A lot of runners hear the phrase, “just run through it,” countless times. When your right knee is aching, but you know it’s nothing serious, you run through it. When your lungs are burning from the cold morning air, you run right through that. And when your calf cramps up during a race, you eat a gel and you run through it, albeit a little slower than usual.
It’s almost a mantra. Running through it means nothing is too serious, nothing hurts too badly. Running through it means you’ll survive, even if you throw up a little bit at the end of your run. If you can run through it, it means you’re a little bit tougher than you were when you started.

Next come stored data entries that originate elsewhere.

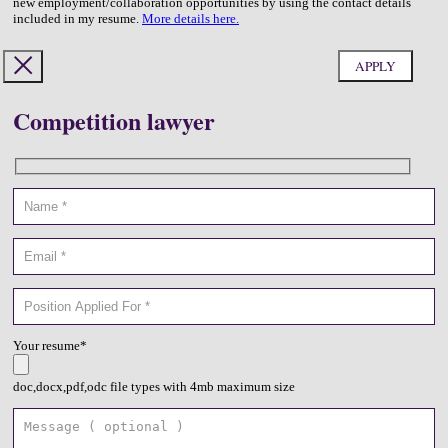
new employment/collaboration opportunities by using the contact details
included in my resume.
More details here.
Competition lawyer
Your resume*
doc,docx,pdf,odc file types with 4mb maximum size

I thought about this while I ran through the damp, cold streets of Boston this morning. Why was I out in the gray morning, clouds spitting tiny drops of snow on my face, powerful winds blowing through my lululemon layers? Who doesn’t want to be in their warm, rumpled sheets on a blustery November morning?
Running is a coping mechanism. Each intake of breath, each time your foot strikes the ground, it’s a reminder that you’re okay. That you can keep on going and that you’ll be better for it. Running reduces life to moments; moments you know you can get through, instead of the overwhelming rush of a day’s events, a growing to-do list, goals still unfulfilled. All you can hear when you’re running is your own body churning over the ground and you are alone with your thoughts. And that’s why I ran this morning. It’s why I run many mornings. It’s a gut check, to make sure everything is okay.
Runners want the connection; to their bodies, to the pavement, to the awareness that they’re alive. It’s a craving. Runners finish their races or training excursions and know everything is fine. They know that life can be reduced to little morsels of time and effort, little manageable morsels. With each step, your confidence builds.
Left foot, right foot, left foot, right foot, left foot, right foot. And before you know it, you’re home.